Each classification includes a brief explanation citing the specific manuscript text (or lack thereof) that led to the assessment.
Interpreting Your Compliance Report
The output is a structured table with all 22 items, their compliance status, and explanatory notes. A typical report might look like this:
| Item | Description | Status | Notes | |------|------------|--------|-------| | 1a | Title/abstract: study design | PRESENT | "Cross-sectional study" stated in title | | 9 | Bias | MISSING | No discussion of potential biases in Methods | | 10 | Study size | PARTIAL | States N=342 but no sample size justification | | 12c | Missing data | MISSING | No mention of missing data handling |
Focus first on MISSING items — these are the clearest gaps that reviewers will flag. Then address PARTIAL items, which often need only a sentence or two of additional detail. PRESENT items generally need no action, but you may want to verify that the skill's assessment matches your own reading.
The compliance report is a starting point for revision, not a final verdict. Some items may be classified as MISSING because the relevant information appears in a supplementary file that was not included in the check. Others may be classified as PRESENT based on superficial keyword matching when the actual content is insufficient. Always review the notes column critically.
Beyond STROBE: Other Guidelines Supported
The check-reporting skill supports nine reporting guidelines in total:
- STROBE — Observational studies (cohort, case-control, cross-sectional)
- CONSORT — Randomized controlled trials
- STARD — Diagnostic accuracy studies
- TRIPOD+AI — Prediction models including AI/ML
- PRISMA 2020 — Systematic reviews and meta-analyses
- ARRIVE 2.0 — Animal research
- CARE — Case reports
- SPIRIT — Study protocols
- CLAIM — AI in medical imaging
This means the same installation covers your entire research portfolio.
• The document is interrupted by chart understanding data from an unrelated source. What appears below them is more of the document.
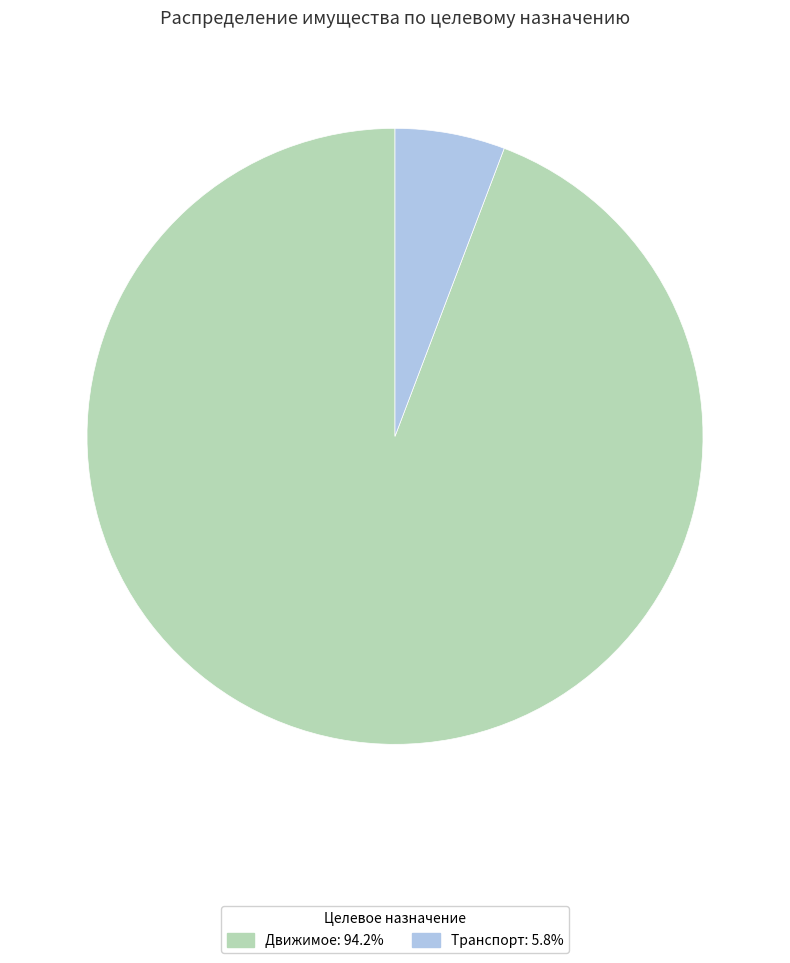

Rank the categories by value from lowest to highest.

Транспорт, Движимое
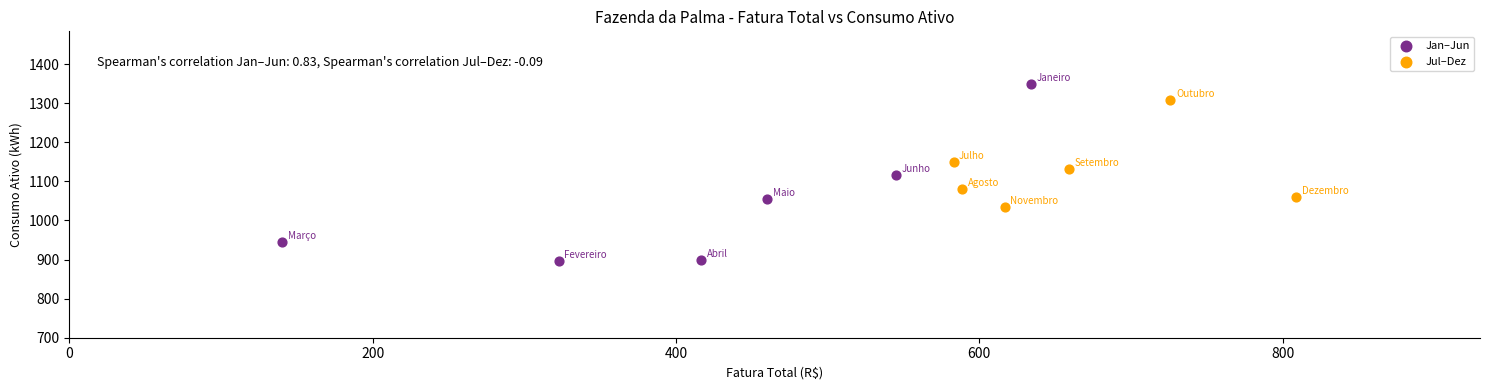

Which series has the widest spread of Y values?

Jan–Jun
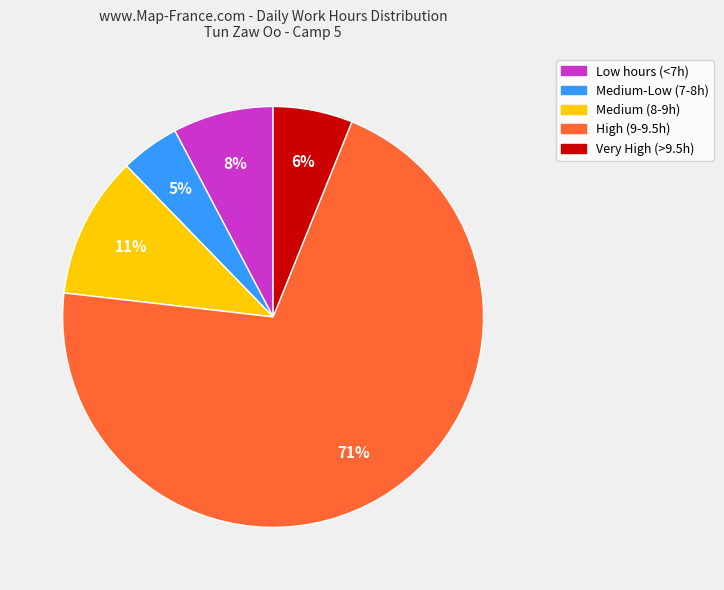

How many slices are in this pie chart?

5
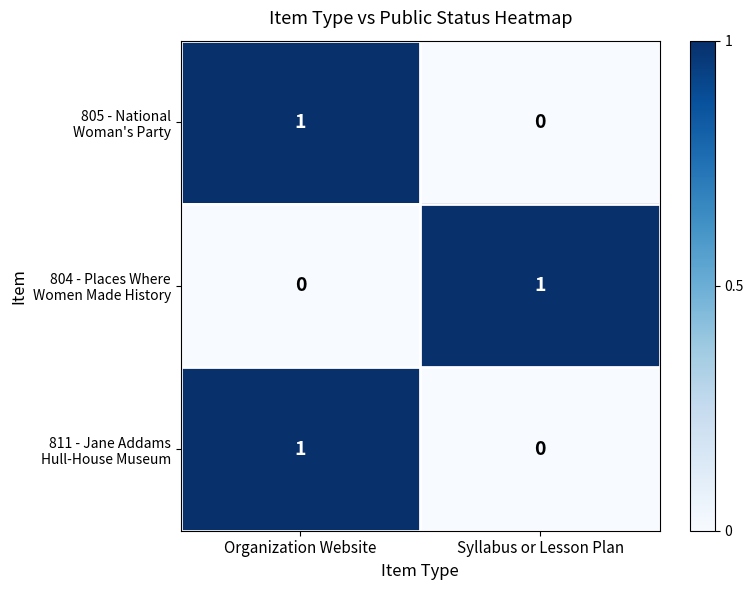

At which category is the sum across all series the highest?

Organization Website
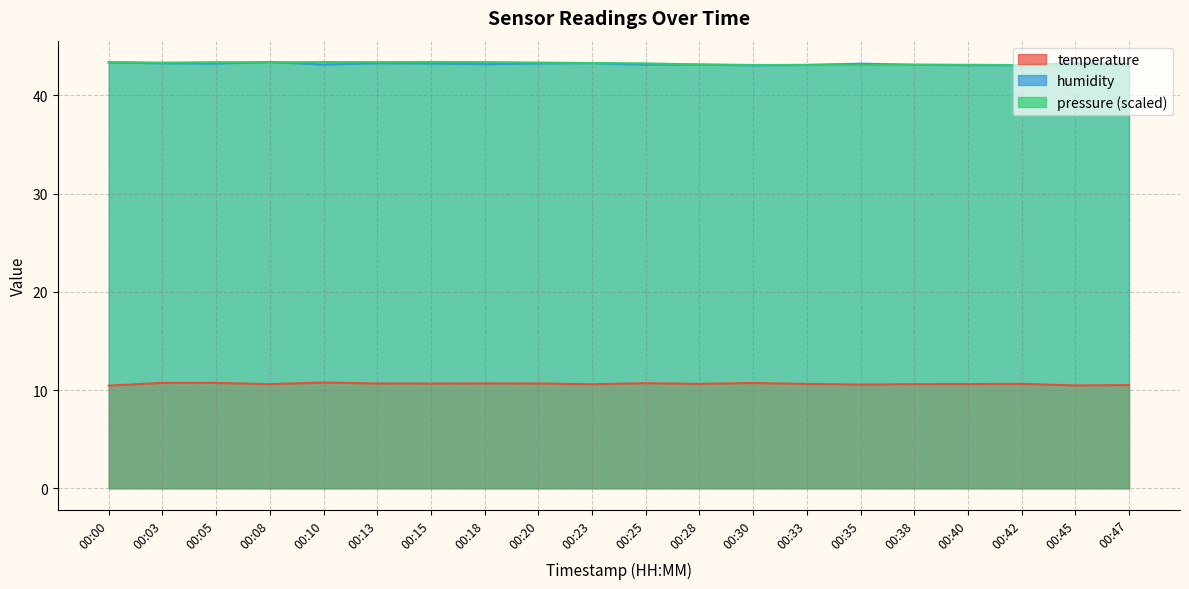

Which category has the lowest value across all series?

00:00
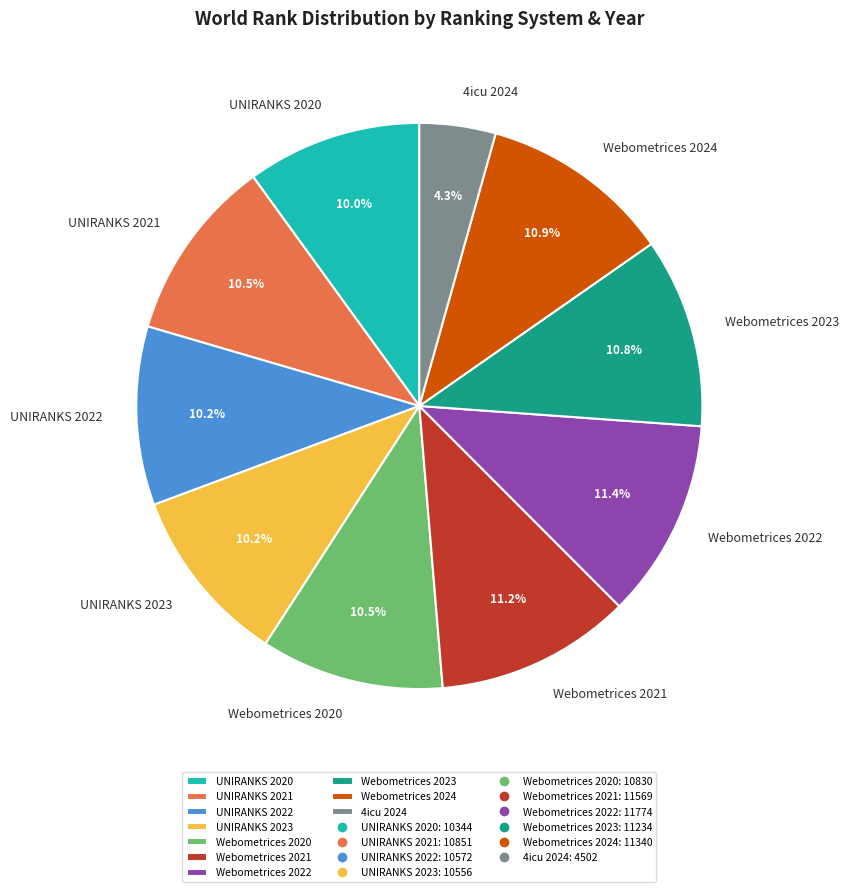

True or false: UNIRANKS 2021 accounts for 5% of the total.

False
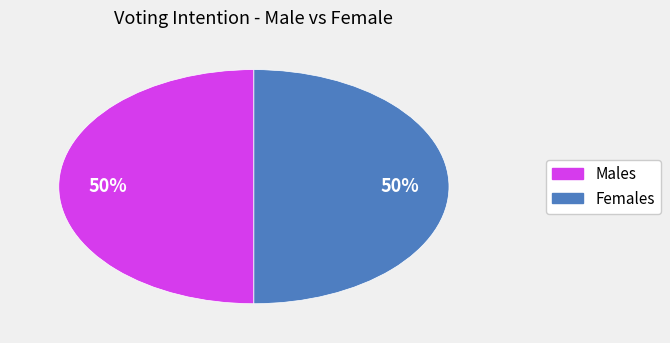

To the nearest percent, what is the average slice percentage?

50%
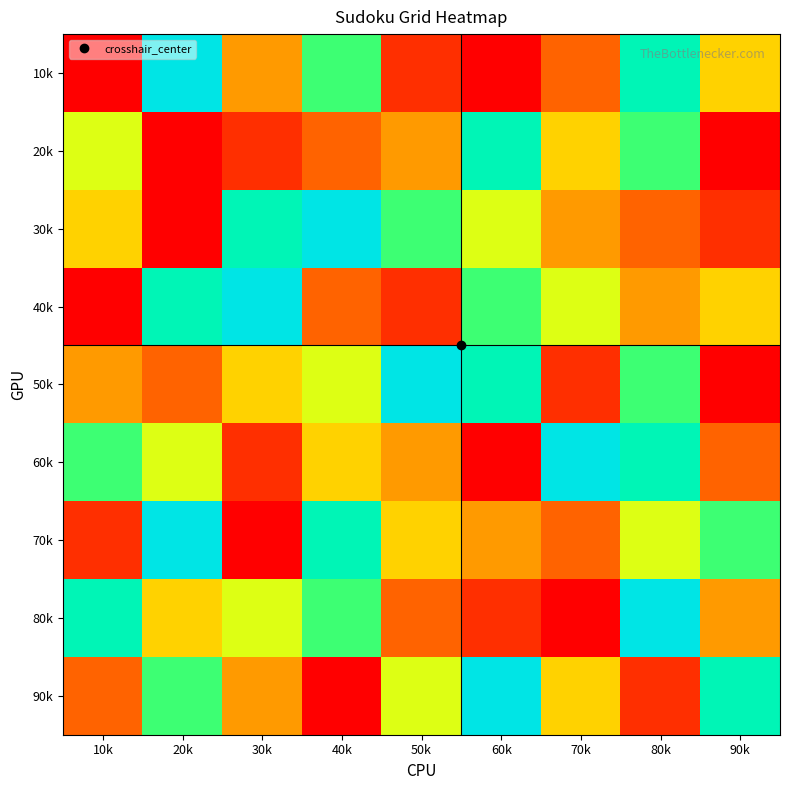

Count the number of data series in this chart.

9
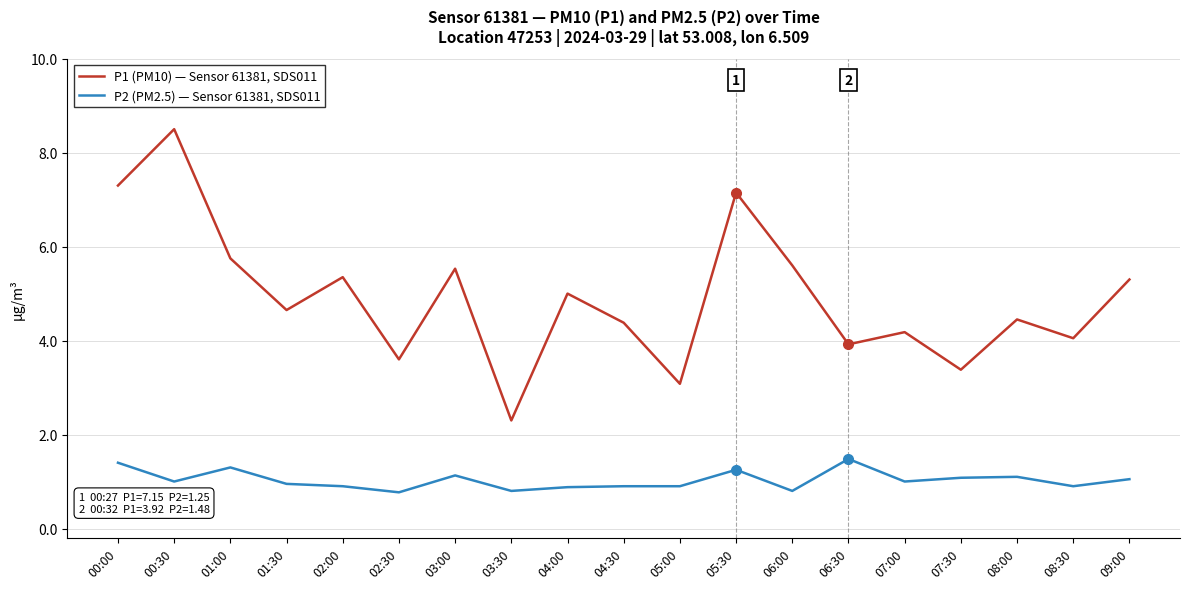

What is the smallest value displayed?

0.8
If you are writing a diagnostic accuracy study, switch to STARD. If you are preparing a systematic review protocol, use PRISMA. The workflow is identical — only the checklist changes.
The skill is part of the medical-research-skills package, which includes eight additional skills covering literature search, statistical analysis, publication figures, study design review, and presentation preparation. All skills are MIT licensed and free to use.
Getting Started
Install the skill, run it against a manuscript you are currently revising, and review the output. Most researchers find that the first compliance check reveals two or three items they had not considered — particularly around bias, study size justification, and missing data handling. Addressing these items before submission strengthens the manuscript and reduces the likelihood of revision requests related to reporting completeness.
git clone https://github.com/Aperivue/medical-research-skills.git
cp -r medical-research-skills/skills/check-reporting ~/.claude/skills/
The STROBE checklist has been available since 2007. The tools to check compliance automatically have not — until now.